Reggaeton

Referencia/ISBN: 9780822343837
ID Colección: LIB1080
Formato: Libro
País origen: Estados Unidos
Año: 2009
Featuring:
Tego Calderón - Autor(a)
Gallego - Autor(a)
Deborah Pacini Hernández - Autor(a), Editor
Juan Flores - Autor(a)
Raquel Z. Rivera - Autor(a), Editor
Wayne Marshall - Autor(a), Editor
Geoff Baker - Autor(a)
Carolina Caycedo - Autor(a)
José Dávila - Autor(a)
Jan Fairley - Autor(a)
Félix Jiménez - Autor(a)
Kacho López - Autor(a)
Alfredo Nieves - Autor(a)
Welmo Romero Joseph - Autor(a)
Christoph Twickel - Autor(a)
Duke University Press - Editorial
Descripción:

A hybrid of reggae and rap, reggaeton is a music with Spanish-language lyrics and Caribbean aesthetics that has taken Latin America, the United States, and the world by storm.
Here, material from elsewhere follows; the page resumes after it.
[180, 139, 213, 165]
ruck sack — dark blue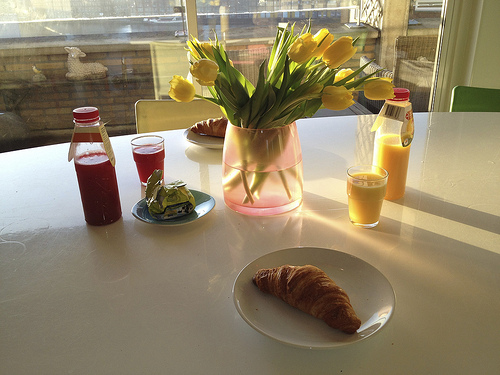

Superstars—including Daddy Yankee, Don Omar, and Ivy Queen—garner international attention, while aspiring performers use digital technologies to create and circulate their own tracks. Reggaeton brings together critical assessments of this wildly popular genre. Journalists, scholars, and artists delve into reggaeton’s local roots and its transnational dissemination; they parse the genre’s aesthetics, particularly in relation to those of hip-hop; and they explore the debates about race, nation, gender, and sexuality generated by the music and its associated cultural practices, from dance to fashion.The collection opens with an in-depth exploration of the social and sonic currents that coalesced into reggaeton in Puerto Rico during the 1990s. Contributors consider reggaeton in relation to that island, Panama, Jamaica, and New York; Cuban society, Miami’s hip-hop scene, and Dominican identity; and other genres including reggae en español, underground, and dancehall reggae. The reggaeton artist Tego Calderón provides a powerful indictment of racism in Latin America, while the hip-hop artist Welmo Romero Joseph discusses the development of reggaeton in Puerto Rico and his refusal to embrace the upstart genre. The collection features interviews with the DJ/rapper El General and the reggae performer Renato, as well as a translation of “Chamaco’s Corner,” the poem that served as the introduction to Daddy Yankee’s debut album. Among the volume’s striking images are photographs from Miguel Luciano’s series Pure Plantainum, a meditation on identity politics in the bling-bling era, and photos taken by the reggaeton videographer Kacho López during the making of the documentary Bling’d: Blood, Diamonds, and Hip-Hop.